Commençons par une évidence : s’il y a des acquis dans notre pays en matière de droits et de libertés, ils sont en grande partie dus à l’action de la société civile marocaine. Dès le début des années 1980, les associations de défense des droits de l’homme et le mouvement féministe ont été à la pointe du militantisme pour mettre ces questions au cœur du débat public. Ils ont réussi une magnifique opération “gramscienne” en faisant adopter par l’adversaire, en l’occurrence l’État marocain, leurs propres discours et vocabulaire.

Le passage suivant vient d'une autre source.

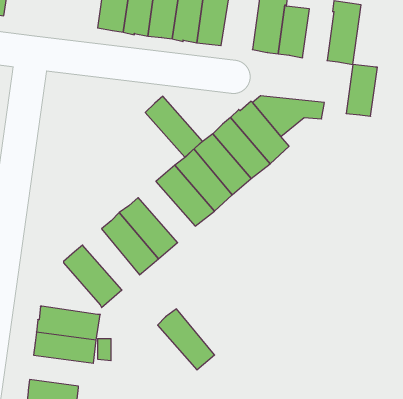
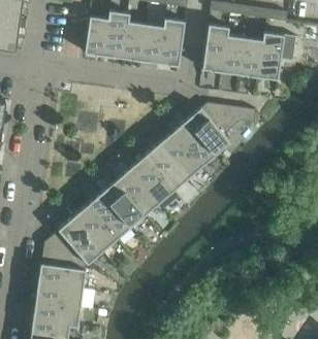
building: [346,65,377,116] -> [240,39,263,78]
building: [145,96,202,157] -> [115,170,158,216]
building: none -> [41,232,86,271]
building: [158,309,215,370] -> [72,206,116,252]
building: none -> [32,302,81,328]

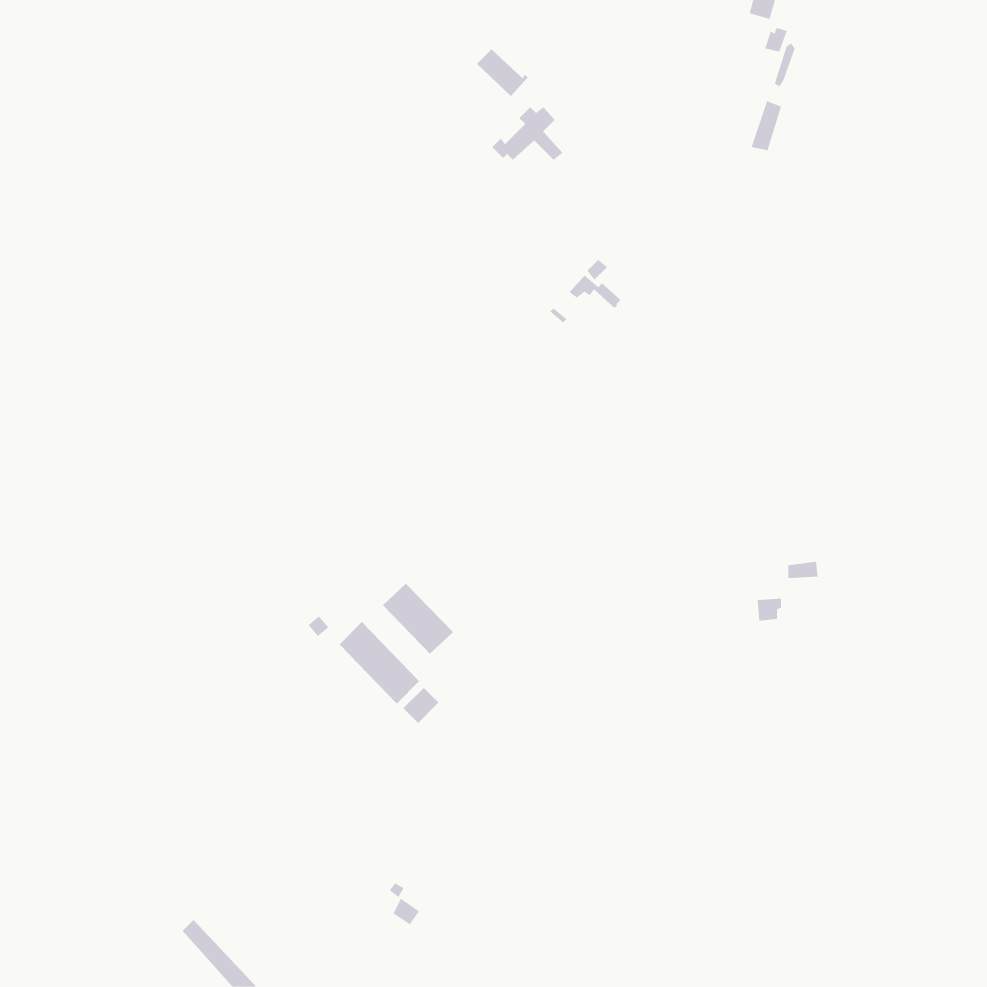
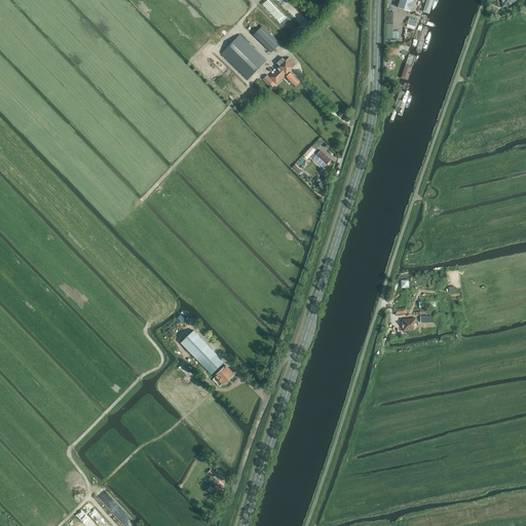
building: none -> [221,34,265,78]
building: [382,583,454,655] -> none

Le mouvement féministe, qui nous intéresse ici, a été de tous les combats pour améliorer la situation des Marocaines. Le militantisme de ses membres a contribué à faire évoluer les mentalités et la législation en faveur de l’égalité des genres. Les femmes (et les hommes) qui ont mené cette lutte ont eu à affronter le conservatisme de la société, la virulence de leurs adversaires qui se drapaient dans un discours religieux, mais aussi la condescendance de leurs propres camarades dans les partis politiques, qui considéraient la question des droits féminins comme secondaire et superflue. Elles/ils ont tenu bon et avaient raison de le faire. L’histoire leur a donné raison.
Le mouvement féministe au Maroc pâtit des mêmes maux que les partis de gauche dont il est issu: une incapacité à renouveler ses idées, son vocabulaire et sa manière de faire
Mais ce mouvement est actuellement en déclin. Il vit depuis quelques années une lente agonie, entrecoupée de soubresauts fugaces et ponctuels. Derrière cette situation, il y a tout d’abord une obsolescence de discours et de logiciel. Le mouvement féministe pâtit des mêmes maux que les partis de gauche dont il est issu : une incapacité à renouveler ses idées, son vocabulaire et sa manière de faire. Les mots se répètent, les slogans sont les mêmes, et ce depuis presque un demi-siècle. En se focalisant essentiellement sur les réformes d’ordre juridique, notamment sur la Moudawana, ce mouvement s’est dévitalisé au fur et à mesure que l’État répondait favorablement à ses demandes.
La réforme du Code de la famille en 2004 a été le moment de gloire de ce mouvement et la consécration de son combat, mais aussi son chant du cygne et le début de son déclin. Il a été incapable de suivre les mutations de la société marocaine, mais également d’apprendre et de s’inspirer de l’évolution de la pensée et de l’action féministe dans d’autres pays. A part quelques jeunes organisations et des individualités éparses, le mouvement féministe est resté figé dans sa manière d’appréhender des problématiques comme les violences sexuelles, le consentement, la masculinité…
L’effondrement de l’islamisme a paradoxalement participé au déclin du mouvement féministe
Avec un mode d’action basé sur l’idée que tout se règle par le plaidoyer institutionnel, les réformes verticales et l’entre-soi politique et intellectuel. Autrefois à l’avant-garde du débat d’idées et présent courageusement dans l’espace public (manifestations, marches, pétitions, débats…), l’action de ce mouvement consiste désormais en des communiqués folkloriques et, tous les 8 mars, des apparitions fantomatiques.
L’effondrement de l’islamisme a paradoxalement participé au déclin du mouvement féministe. Une sorte d’apathie s’est emparée du camp féministe, en l’absence d’un opposant stimulant intellectuellement et politiquement. Il n’est pas anodin que ces deux courants soient apparus presque simultanément au Maroc et qu’ils se soient désignés mutuellement, dès le départ, comme des adversaires idéologiques. Ils ont eu alors des vies croisées, permettant à l’un de se nourrir de la présence de l’autre. Leur déclin est également simultané !
Il y a enfin la difficile capacité à faire émerger de nouvelles figures qui incarnent le féminisme au Maroc. A quelques rares exceptions, ce mouvement est resté lié au prototype traditionnel de la militante de gauche, issue des combats glorieux et honorables des années 1980 et 1990, mais au discours suranné et à l’analyse désuète. La société marocaine a changé, pour le meilleur et pour le pire, concernant la question des droits féminins. De nouvelles problématiques et menaces ont fait leur apparition, la défense de la domination masculine se métamorphose et adopte des arguments différents, rendant nécessaire le renouvellement des idées et des visages au sein du féminisme marocain. Un changement dont on a tous besoin, femmes et hommes de ce pays.